And really, I think all of that has produced a fairly balanced schedule. The downtime between classes seems fairly reasonable, although I do need to figure out how to change the MWF Chemistry class from 1-2 p.m. to 2-3 p.m. In all though, looks to me like a nice course load. Tuesday used to be completely barren, but I managed to switch Chem lab from Wednesday to Tuesday. 3 hour night lab. Whoopee... Then again, being a nocturnal person, this should be my prime awake time. OK, I'm rambling, moving on.

Talk about friends galore! I don't think I met this many new and awesome people on the first day of GHP, let alone any other time in life! Countless poets have described and many a girl has had dreams of "love at first sight". I, Devi, seem to have been lucky enough to experience something even better... "friendship after first conversation". Maybe, just maybe, I am coming out of that awful shy and reclusive shell that always surrounded me. Sure, with all the trials and tribulations of high school, this shell has cracked in many a place and has had pieces fallen off in small increments. But I don't think I have ever managed to come out of it. Even now, though I felt a lot more confident and was able to make friends and chat up with random people all on my own, I think it's still more of a "me sticking my head out of one of the larger holes in the shell" type of situation. But hey. It's a start.

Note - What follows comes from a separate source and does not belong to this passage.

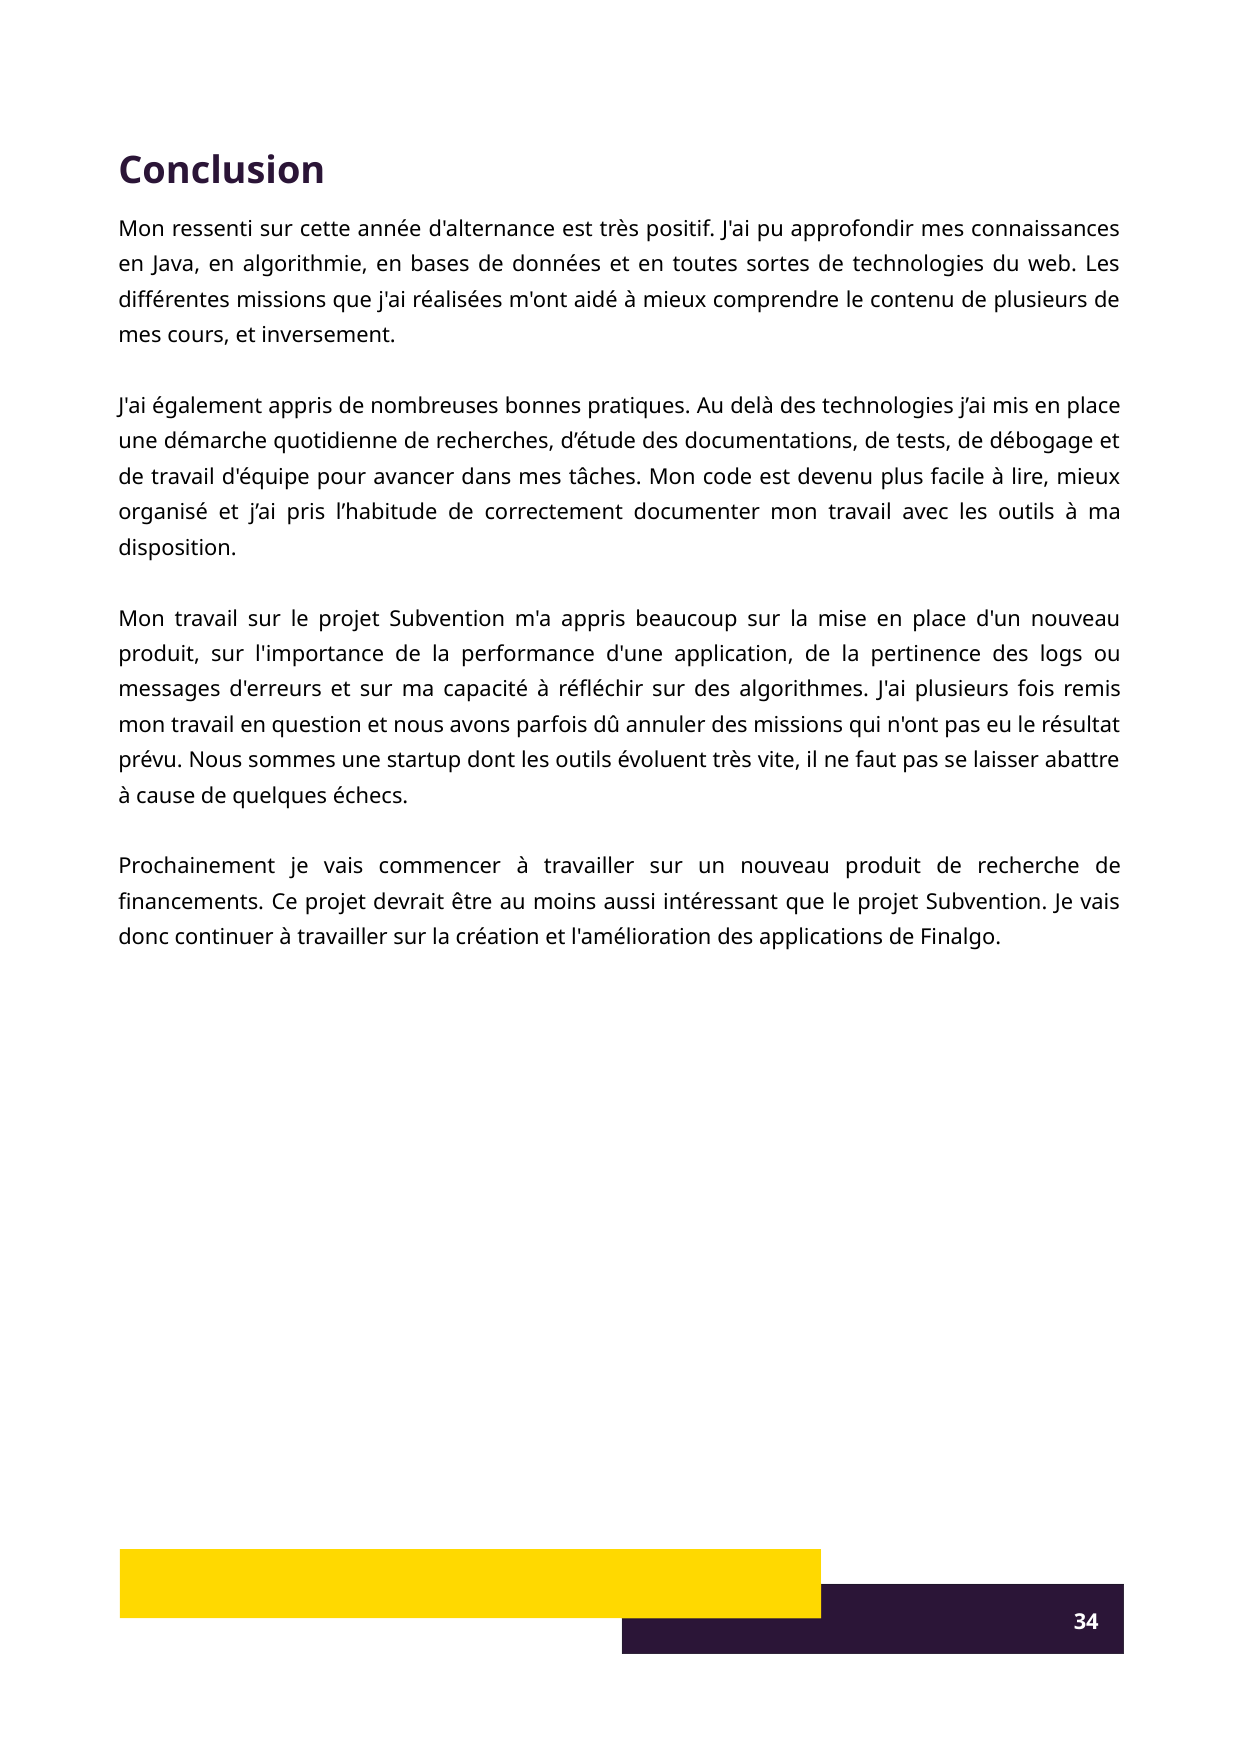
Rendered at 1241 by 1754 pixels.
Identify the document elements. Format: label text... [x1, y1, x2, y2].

Two campus maps, 13 hours of credit, tons of friends, a horrible experience with the showers, a few rounds of the strangest icebreaker games, a wealth of information about how to get around rules, and a boat load of free shirts and misc. items later, I have concluded that orientation was pretty good. As well as my actual stay at Sumi's house and hanging with friends of course. But that is a story for another time.